### Extrait de texte

◆ ◆ ◆ ◆ ◆ ◆ ◆

La Misère (1851), eau-forte de Charles-Désiré Rambert, un exemple d'estampe originale remarquable qui caractérise cette période (British Museum[10]).
Le Parc abandonné, eau-forte de Fortuné Méaulle d'après un dessin de Victor Hugo (alors en exil) : publiée par Houssaye en septembre 1855, ce geste constitue une provocation vis-à-vis du pouvoir impérial[11].

Le 26 décembre 1843, Arsène Houssaye, âgé de 39 ans, la rachète avec l'appui de quelques amis pour un montant de 65 000 francs. Commence avec lui une période de près de quarante ans durant laquelle l'homme de lettre va se battre bec et ongle pour maintenir son titre à flot. Ses premiers associés sont l'imprimeur parisien Jules Belin-Leprieur, le botaniste Émile Le Dien, Victor Laluyé et H. de Bray. Dans un premier temps, se réservant la rédaction en chef, il fait prendre à la revue un tournant radical, lui conférant une tournure à la fois plus littéraire et plus ouverte à la nouvelle génération d'artistes. En janvier 1844, Alphonse Esquiros y publie une sorte de manifeste qui donne le ton, appelant au dépassement des querelles d'écoles, plaçant toute sa confiance dans le progrès et dans la critique, seule capable de guider la maturation saine de l'art. Cette nouvelle série, qualifiée d'« école du renouveau », ouvre ses colonnes à de nouvelles plumes comme Théodore de Banville, Charles Baudelaire, Alexandre Dumas, Théophile Gautier, Charles Monselet, Gérard de Nerval, Charles Nodier, Jules Sandeau, etc. Sur le plan littéraire, la revue va connaître son « âge d'or », et la production d'estampes qui l'accompagne, n'est pas en reste puisque pour les planches l'on relève les signatures de contemporains comme Chassériau, Chenavard, Delacroix, Daubigny, Gavarni, Grandville, Isabey, Célestin Nanteuil, Théodore Rousseau, entre autres. La production, de haute qualité, coûte cependant très cher[5],[12].

Dès sa reprise en mains, Houssaye veut transformer cette revue qu'il dirige en un « musée de la gravure », pour « faire connaître les richesses successives des musées et des collections particulières, en France et à l'étranger[13]. »

◆ ◆ ◆ ◆ ◆ ◆ ◆

### Enregistrements conservés
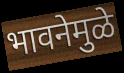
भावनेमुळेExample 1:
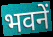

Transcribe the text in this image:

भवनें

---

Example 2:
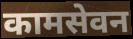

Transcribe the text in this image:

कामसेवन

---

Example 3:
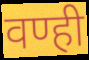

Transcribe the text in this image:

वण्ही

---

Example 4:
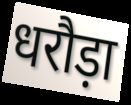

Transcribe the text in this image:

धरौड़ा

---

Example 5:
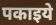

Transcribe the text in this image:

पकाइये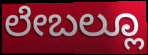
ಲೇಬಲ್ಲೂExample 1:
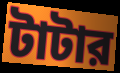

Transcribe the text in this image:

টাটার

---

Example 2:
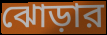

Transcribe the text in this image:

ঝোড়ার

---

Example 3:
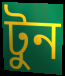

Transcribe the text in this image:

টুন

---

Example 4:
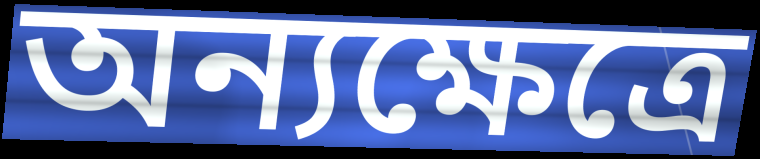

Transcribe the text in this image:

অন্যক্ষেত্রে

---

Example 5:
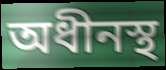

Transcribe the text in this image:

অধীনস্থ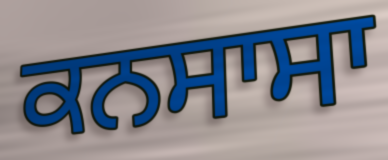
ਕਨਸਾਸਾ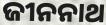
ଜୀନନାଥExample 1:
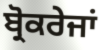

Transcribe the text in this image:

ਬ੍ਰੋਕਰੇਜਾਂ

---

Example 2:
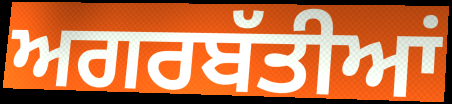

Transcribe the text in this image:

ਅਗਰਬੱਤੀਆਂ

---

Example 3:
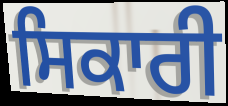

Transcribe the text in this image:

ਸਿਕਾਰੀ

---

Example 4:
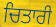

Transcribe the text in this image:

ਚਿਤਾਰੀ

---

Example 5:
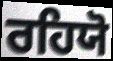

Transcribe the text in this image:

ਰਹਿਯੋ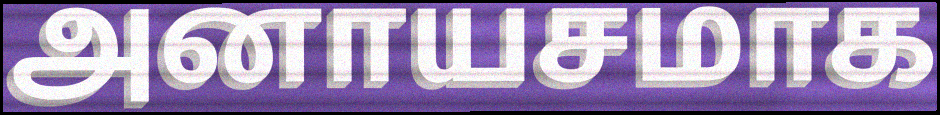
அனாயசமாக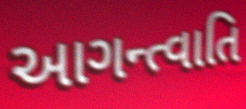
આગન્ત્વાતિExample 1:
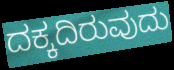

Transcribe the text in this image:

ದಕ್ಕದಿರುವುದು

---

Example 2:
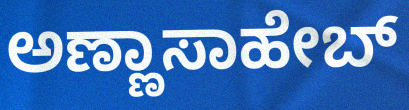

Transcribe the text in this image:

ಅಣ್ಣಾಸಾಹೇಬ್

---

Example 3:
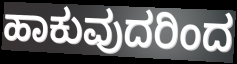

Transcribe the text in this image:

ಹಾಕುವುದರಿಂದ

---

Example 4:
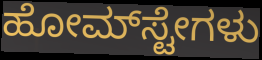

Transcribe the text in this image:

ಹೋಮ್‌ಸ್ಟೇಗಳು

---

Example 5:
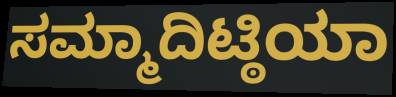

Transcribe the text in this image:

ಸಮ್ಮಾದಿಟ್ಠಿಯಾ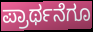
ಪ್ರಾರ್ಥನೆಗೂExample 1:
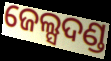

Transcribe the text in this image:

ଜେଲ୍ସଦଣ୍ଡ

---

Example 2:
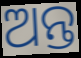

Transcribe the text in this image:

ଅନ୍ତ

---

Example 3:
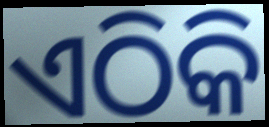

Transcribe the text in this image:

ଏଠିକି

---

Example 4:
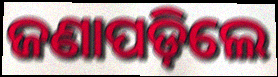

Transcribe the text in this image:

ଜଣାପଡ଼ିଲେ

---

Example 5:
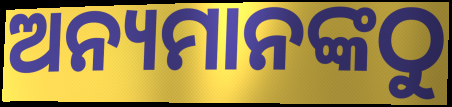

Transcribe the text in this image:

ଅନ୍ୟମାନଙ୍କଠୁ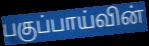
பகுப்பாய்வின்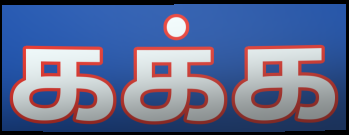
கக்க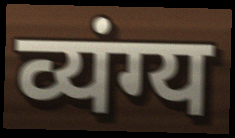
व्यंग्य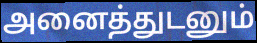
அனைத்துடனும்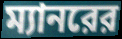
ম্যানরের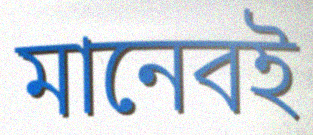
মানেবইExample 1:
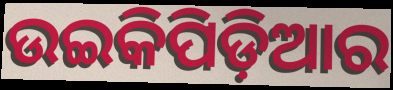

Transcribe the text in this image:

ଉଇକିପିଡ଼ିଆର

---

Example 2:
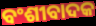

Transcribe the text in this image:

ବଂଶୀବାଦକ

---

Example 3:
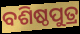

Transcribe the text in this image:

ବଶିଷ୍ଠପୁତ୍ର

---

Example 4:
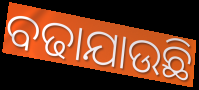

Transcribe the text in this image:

◆ ◆ ◆ ◆ ◆ ◆ ◆

### Exercice court 1
Donnez les noms de tous les premiers associés d'Arsène Houssaye cités dans l'extrait sur Arsène Houssaye et sa revue.
### Exercice court 2
Reproduisez le passage de l'extrait sur Arsène Houssaye et sa revue qui commence par « La Misère (1851), eau-forte » et va jusqu'à « du pouvoir impérial[11]. ».
### Exercice court 3
Prolongez l'extrait sur Arsène Houssaye et sa revue à partir de sa dernière phrase.

### Réponse 1
Jules Belin-Leprieur, Émile Le Dien, Victor Laluyé, H. de Bray

### Réponse 2
La Misère (1851), eau-forte de Charles-Désiré Rambert, un exemple d'estampe originale remarquable qui caractérise cette période (British Museum[10]).
Le Parc abandonné, eau-forte de Fortuné Méaulle d'après un dessin de Victor Hugo (alors en exil) : publiée par Houssaye en septembre 1855, ce geste constitue une provocation vis-à-vis du pouvoir impérial[11].

### Réponse 3
En juillet 1845, Houssaye se voit proposer le rachat de la Revue de Paris, qui avait fait faillite un mois plus tôt, et qui était encore forte de 1 500 abonnés (contre 600 pour L'Artiste), et fonde donc dans la foulée la société L’Artiste-Revue de Paris, qui devient le nouveau titre du périodique. L'acquisition se fait grâce au soutien de Jules Lefèvre-Deumier, l'un des défenseurs les plus « frénétiques » du courant romantique et qui venait d'hériter d'une certaine fortune. Cette quatrième série commence avec un premier tirage annonçant plus de 2 750 exemplaires, soit trois fois plus qu'une année plus tôt. C'est sans doute trop pour Lefèvre-Deumier, qui, déçu des résultats effectifs, claque la porte, suivi par François Buloz, en novembre 1847, non sans avoir intenté un procès à Houssaye, au motif qu'il aurait gonfler les chiffres au titre des abonnements. À propos de l'évolution du contenu rédactionnel et du lectorat, Adrien Goetz[14] constate que : « À partir de la fusion de L’Artiste avec La Revue de Paris [sic], les volumes sont devenus moins denses : les nouvelles brèves sont moins nombreuses et variées, les feuilletons romanesques sans rapports directs avec la vie des arts plus longs et plus nombreux, la poésie, plus qu’inégale, omniprésente. Il est aisé de déduire, à la lecture, que le public a subtilement changé : L’Artiste semble s’adresser beaucoup plus à un honnête lectorat cultivé, souhaitant se tenir au courant des nouveautés de l’édition et de l’actualité des Salons qu’au public des artistes eux-mêmes, qui constituait sa « cible » principale à l’époque de la création en 1831 ». Toutefois, ce propos doit être nuancé à l'aune des événements révolutionnaires de 1848 : juste après les violentes émeutes de février, Houssaye met tout de suite en avant les fervents républicains de L’Artiste, en particulier Clément de Ris et Alphonse Esquiros[12].

Les images, lithographie de Pierre-Édouard Frère (publiée en 1858).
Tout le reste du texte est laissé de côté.